Presentación del caso
La paciente reportó que sus síntomas habían comenzado 4 días antes, con fatiga, seguida por episodios repetidos de náuseas y vómitos alimentarios (sin sangre) y dolor severo, que comenzó en la parte inferior de espalda y luego se irradió bilateralmente a ambas fosas ilíacas. Negó algún sangrado gastrointestinal o diarrea.
Posteriormente desarrolló "ondas calientes y frías", sudoración y temblores y en ese punto llamó a los servicios de emergencia médica. La paciente fue llevada a un hospital de las afueras, donde las radiografías abdominales mostraron asas dilatadas del intestino grueso en el cuadrante inferior izquierdo. Fue sometida a una colonoscopía que mostró ausencia de vólvulos y diverticulosis extensa, pero el colonoscopio no pudo pasar al colon derecho. La enviaron al Hospital de la Universidad de Pennsylvania (HUP) 3 días después.
Estudios ulteriores
Al ingreso al HUP, la paciente estableció que se había estado sintiendo mejor a lo largo de ese día y reportó una mejora del 50% en sus náuseas y la casi resolución de su dolor abdominal. El examen físico reveló una temperatura de 36.5º C, presión sanguínea de 154/72 mmHg, pulso de 78 latidos por minuto y saturación del oxígeno de un 94% con aire ambiental. Sus pulmones estaban limpios y su corazón mostraba un ritmo regular con un S4. El abdomen mostró una leve sensibilidad difusa (más en el abdomen superior que en el inferior), sin defensa ni dolor de rebote. Los resultados de los análisis de laboratorio fueron intrascendentes.
No obstante, en la noche del día en que la paciente fue admitida al hospital, empeoró su dolor abdominal. El examen físico mostró que estaba mucho más distendida. Se le realizó una radiografía abdominal seguida por un colon por enema con bario (Figuras 1 y 2).
· FIGURA 1
· FIGURA 2
Resultado Clínico
Se realizó un diagnóstico de vólvulo cecal. Debido a la persistencia del dolor, se efectuó una laparotomía diagnóstica, la cual reveló un ciego de apariencia oscura con un vólvulo cecal a lo largo de una brida cruzando el colon ascendente. La paciente se sometió a una hemicolectomía derecha sin complicación y se recuperó sin ninguna dificultad.
Discusión
El vólvulo cecal es responsable de cerca del 40% al 50% de todos los vólvulos colónicos [1]. La edad promedio de presentación es a los 53 años. Los factores de riesgo para el vólvulo cecal incluyen condiciones congénitas, tales como la enfermedad de Hirschsprung, como también otras malformaciones congénitas que llevan a una movilidad cecal aumentada. Los factores de riesgo adquiridos incluyen las adherencias quirúrgicas, el embarazo, la colonoscopía, la obstrucción colónica izquierda, aumento del meteorismo, dieta alta en fibras y pseudo-obstrucción. También hay una prevalencia más alta de vólvulo cecal en pacientes mayores, particularmente aquellos con comorbilidades o quienes están internados en hogares para ancianos [2].
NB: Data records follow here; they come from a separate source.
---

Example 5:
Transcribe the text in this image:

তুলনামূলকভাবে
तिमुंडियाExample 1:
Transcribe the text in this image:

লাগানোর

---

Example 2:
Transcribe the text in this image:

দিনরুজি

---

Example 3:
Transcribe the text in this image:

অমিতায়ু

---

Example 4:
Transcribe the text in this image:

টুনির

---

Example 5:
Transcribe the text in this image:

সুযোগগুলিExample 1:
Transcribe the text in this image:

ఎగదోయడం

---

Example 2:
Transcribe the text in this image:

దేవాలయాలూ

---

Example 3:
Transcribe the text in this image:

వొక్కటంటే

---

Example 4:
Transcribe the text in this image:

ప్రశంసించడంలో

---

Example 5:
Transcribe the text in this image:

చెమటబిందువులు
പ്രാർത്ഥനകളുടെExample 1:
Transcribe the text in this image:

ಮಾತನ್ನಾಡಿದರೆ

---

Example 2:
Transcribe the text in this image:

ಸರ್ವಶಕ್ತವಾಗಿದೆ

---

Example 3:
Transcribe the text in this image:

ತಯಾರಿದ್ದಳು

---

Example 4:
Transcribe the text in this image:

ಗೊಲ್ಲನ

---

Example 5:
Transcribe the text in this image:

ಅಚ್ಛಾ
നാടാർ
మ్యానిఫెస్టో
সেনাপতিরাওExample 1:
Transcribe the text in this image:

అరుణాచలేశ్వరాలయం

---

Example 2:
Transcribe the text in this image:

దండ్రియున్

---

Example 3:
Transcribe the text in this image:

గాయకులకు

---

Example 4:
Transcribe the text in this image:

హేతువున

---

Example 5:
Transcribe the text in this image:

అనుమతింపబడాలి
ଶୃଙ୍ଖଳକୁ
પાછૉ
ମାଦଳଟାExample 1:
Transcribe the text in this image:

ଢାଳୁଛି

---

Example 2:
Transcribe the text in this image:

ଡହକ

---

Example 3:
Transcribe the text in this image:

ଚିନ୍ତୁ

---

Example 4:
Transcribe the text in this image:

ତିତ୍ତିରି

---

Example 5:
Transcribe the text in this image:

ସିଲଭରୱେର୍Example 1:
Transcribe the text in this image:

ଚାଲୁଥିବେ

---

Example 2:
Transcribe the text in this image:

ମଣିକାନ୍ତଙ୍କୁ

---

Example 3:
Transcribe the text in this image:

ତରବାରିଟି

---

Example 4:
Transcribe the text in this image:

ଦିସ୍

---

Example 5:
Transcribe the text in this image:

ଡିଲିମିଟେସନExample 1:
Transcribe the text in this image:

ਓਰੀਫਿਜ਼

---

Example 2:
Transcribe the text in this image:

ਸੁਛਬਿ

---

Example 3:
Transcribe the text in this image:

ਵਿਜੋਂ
El diagnóstico de vólvulo cecal está basado primariamente en los hallazgos en la radiografía abdominal, los cuales puede mostrar el clásico signo "kidney bean" - el ciego dilatado extendido hasta el cuadrante superior izquierdo. Las radiografías abdominales también pueden mostrar signos típicos de obstrucción.
El diagnóstico diferencial incluye obstrucción cecal por otras causas, tales como adenocarcinoma del colon o pseudo-obstrucción. Un vólvulo cecal también puede ser confundido con un vólvulo del sigmoides por la localización del ciego dilatado en el lado izquierdo del abdomen.
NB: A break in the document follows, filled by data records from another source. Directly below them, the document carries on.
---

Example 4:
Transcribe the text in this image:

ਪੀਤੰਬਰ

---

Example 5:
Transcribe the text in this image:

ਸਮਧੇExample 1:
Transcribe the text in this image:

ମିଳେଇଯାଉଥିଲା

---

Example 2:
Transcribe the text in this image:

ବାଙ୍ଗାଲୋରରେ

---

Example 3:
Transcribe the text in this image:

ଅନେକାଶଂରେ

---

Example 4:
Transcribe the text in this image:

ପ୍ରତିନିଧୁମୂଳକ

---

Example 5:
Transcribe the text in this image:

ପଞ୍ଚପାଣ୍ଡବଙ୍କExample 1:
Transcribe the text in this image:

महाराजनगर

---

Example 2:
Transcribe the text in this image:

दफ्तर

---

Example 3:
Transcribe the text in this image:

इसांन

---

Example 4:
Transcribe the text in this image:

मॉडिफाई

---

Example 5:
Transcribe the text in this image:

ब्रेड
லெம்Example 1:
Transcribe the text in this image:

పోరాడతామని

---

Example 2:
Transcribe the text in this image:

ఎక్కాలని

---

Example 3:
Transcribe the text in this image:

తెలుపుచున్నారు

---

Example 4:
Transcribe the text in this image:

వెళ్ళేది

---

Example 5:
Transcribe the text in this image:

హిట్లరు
El diagnóstico es sugerido por los hallazgos radiográficos obstructivos en el 46% de los casos y estos hallazgos son diagnósticos en el 17% de los casos. El estudio por enema de bario muestra un borde adelgazado en el sitio de la obstrucción; esto es diagnóstico en el 88% de los casos [1,2].
El tratamiento definitivo del vólvulo cecal es la corrección quirúrgica. La detorsión y la cecopexia tiene las tasas más bajas de complicación, mortalidad y recidiva (15%, 10% y 13%, respectivamente). La cecostomía se asocia con las tasas más altas de complicaciones y de recidiva (52% y 22%, respectivamente) [3,4].
La hemicolectomía derecha con anastomosis primaria también puede ser realizada y, con la metodología quirúrgica actual, es el tratamiento de elección [1]. Los pacientes con isquemia intestinal deberían someterse a una resección con un procedimiento en 2 etapas.